If Democrats were to proceed quickly with an impeachment inquiry, sending it along to the Senate, she said, “we lose our ability to be able to ask any further questions. And right now there are more questions than there are answers.”
Nothing in the Constitution says a crime must have occurred to warrant impeachment. Rather, it is up to any given Congress to determine what constitutes a high crime and misdemeanor, and in the past noncriminal acts have been so defined.
Mr. Mueller’s report documented in vivid detail about a dozen episodes in which Mr. Trump sought to beat back the investigation into Russian election interference to protect himself and his associates, including attempts to fire the special counsel and other Justice Department officials who could influence the case. But Mr. Mueller declined to indict the president or recommend impeachment because he said legal and factual constraints prevented him from reaching a traditional judgment about whether Mr. Trump’s actions amounted to obstruction of justice.
Instead, he nodded to Congress’s ability to judge for itself.
The cautious approach from House leaders and their allies, including Mr. Nadler, is not new. Without at least some bipartisan support, they have insisted, impeaching Mr. Trump simply may not be worth it, since the Republican-controlled Senate would be unlikely to convict and remove him from office.
Senator Mitch McConnell of Kentucky, the majority leader, bolstered that assessment Monday afternoon.

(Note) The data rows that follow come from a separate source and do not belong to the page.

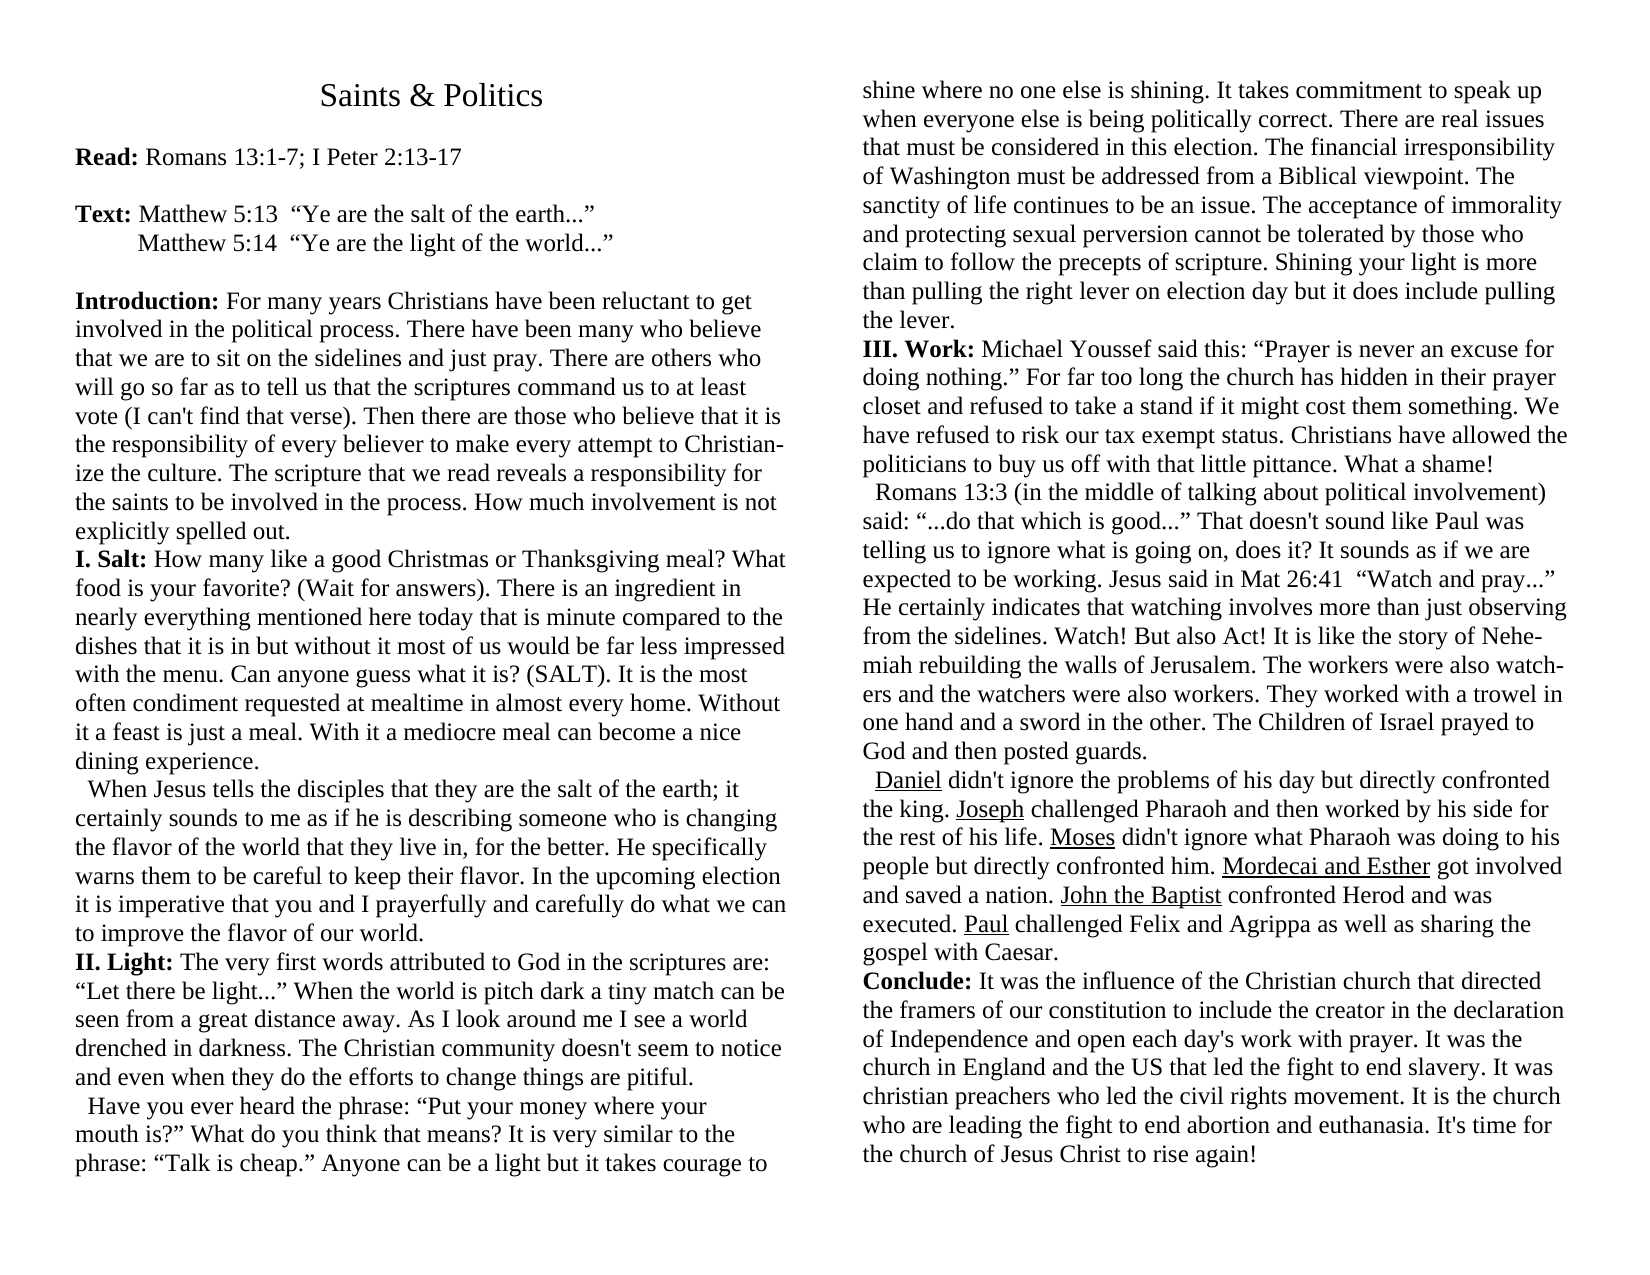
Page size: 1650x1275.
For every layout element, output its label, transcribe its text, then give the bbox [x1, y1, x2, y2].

text telling us to ignore what is going on, does it? It sounds as if we are [862, 535, 1575, 564]
text Romans 13:3 (in the middle of talking about political involvement) [862, 477, 1575, 506]
text shine where no one else is shining. It takes commitment to speak up when everyone else is being politically correct. There are real issues that must be considered in this election. The financial irresponsibility of Washington must be addressed from a Biblical viewpoint. The sanctity of life continues to be an issue. The acceptance of immorality and protecting sexual perversion cannot be tolerated by those who claim to follow the precepts of scripture. Shining your light is more than pulling the right lever on election day but it does include pulling the lever. [862, 75, 1575, 334]
text Text: Matthew 5:13 “Ye are the salt of the earth...” [75, 199, 787, 228]
text III. Work: Michael Youssef said this: “Prayer is never an excuse for doing nothing.” For far too long the church has hidden in their prayer closet and refused to take a stand if it might cost them something. We have refused to risk our tax exempt status. Christians have allowed the politicians to buy us off with that little pittance. What a shame! [862, 334, 1575, 477]
text and saved a nation. John the Baptist confronted Herod and was [862, 880, 1575, 909]
text the rest of his life. Moses didn't ignore what Pharaoh was doing to his [862, 822, 1575, 851]
text Conclude: It was the influence of the Christian church that directed [862, 966, 1575, 995]
text gospel with Caesar. [862, 937, 1575, 966]
text God and then posted guards. [862, 736, 1575, 765]
subtitle I. Salt: How many like a good Christmas or Thanksgiving meal? What food is your favorite? (Wait for answers). There is an ingredient in nearly everything mentioned here today that is minute compared to the dishes that it is in but without it most of us would be far less impressed with the menu. Can anyone guess what it is? (SALT). It is the most often condiment requested at mealtime in almost every home. Without it a feast is just a meal. With it a mediocre meal can become a nice dining experience. [75, 544, 787, 774]
text people but directly confronted him. Mordecai and Esther got involved [862, 851, 1575, 880]
text of Independence and open each day's work with prayer. It was the [862, 1024, 1575, 1052]
text mouth is?” What do you think that means? It is very similar to the phrase: “Talk is cheap.” Anyone can be a light but it takes courage to [75, 1119, 787, 1177]
text who are leading the fight to end abortion and euthanasia. It's time for [862, 1110, 1575, 1139]
subtitle When Jesus tells the disciples that they are the salt of the earth; it certainly sounds to me as if he is describing someone who is changing the flavor of the world that they live in, for the better. He specifically warns them to be careful to keep their flavor. In the upcoming election it is imperative that you and I prayerfully and carefully do what we can to improve the flavor of our world. [75, 774, 787, 947]
text Daniel didn't ignore the problems of his day but directly confronted [862, 765, 1575, 794]
text church in England and the US that led the fight to end slavery. It was [862, 1052, 1575, 1081]
text II. Light: The very first words attributed to God in the scriptures are: “Let there be light...” When the world is pitch dark a tiny match can be seen from a great distance away. As I look around me I see a world drenched in darkness. The Christian community doesn't seem to notice and even when they do the efforts to change things are pitiful. [75, 947, 787, 1091]
text said: “...do that which is good...” That doesn't sound like Paul was [862, 506, 1575, 535]
text Have you ever heard the phrase: “Put your money where your [75, 1091, 787, 1119]
text He certainly indicates that watching involves more than just observing [862, 592, 1575, 621]
text expected to be working. Jesus said in Mat 26:41 “Watch and pray...” [862, 564, 1575, 592]
text Saints & Politics [75, 75, 787, 113]
text one hand and a sword in the other. The Children of Israel prayed to [862, 707, 1575, 736]
subtitle Introduction: For many years Christians have been reluctant to get involved in the political process. There have been many who believe that we are to sit on the sidelines and just pray. There are others who will go so far as to tell us that the scriptures command us to at least vote (I can't find that verse). Then there are those who believe that it is the responsibility of every believer to make every attempt to Christian-ize the culture. The scripture that we read reveals a responsibility for the saints to be involved in the process. How much involvement is not explicitly spelled out. [75, 286, 787, 544]
text Matthew 5:14 “Ye are the light of the world...” [75, 228, 787, 257]
text the king. Joseph challenged Pharaoh and then worked by his side for [862, 794, 1575, 822]
text the framers of our constitution to include the creator in the declaration [862, 995, 1575, 1024]
text christian preachers who led the civil rights movement. It is the church [862, 1081, 1575, 1110]
text executed. Paul challenged Felix and Agrippa as well as sharing the [862, 909, 1575, 937]
text miah rebuilding the walls of Jerusalem. The workers were also watch- [862, 650, 1575, 679]
text the church of Jesus Christ to rise again! [862, 1139, 1575, 1167]
text ers and the watchers were also workers. They worked with a trowel in [862, 679, 1575, 707]
text Read: Romans 13:1-7; I Peter 2:13-17 [75, 142, 787, 171]
text from the sidelines. Watch! But also Act! It is like the story of Nehe- [862, 621, 1575, 650]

“Well, look, I think it’s time to move on,” Mr. McConnell told reporters after an event in Owensboro, Ky. “This investigation was about collusion — there’s no collusion, no charges brought against the president on anything else. And I think the American people have had quite enough of it.”
In the meantime, House Democrats have tried to keep pressure on the Justice Department to hand over an unredacted copy of the more than 440-page Mueller report and all the evidence underlying it. Mr. Nadler issued a subpoena for those documents on Friday, and party leaders have consistently argued that whatever path they proceed on, Congress is entitled to all relevant material to make judgments.
The Justice Department offered last week to make a fuller version of the report available to House leaders — an offer Democrats rejected as too narrow — but has said it cannot legally share secretive grand jury information gathered as part of the investigation.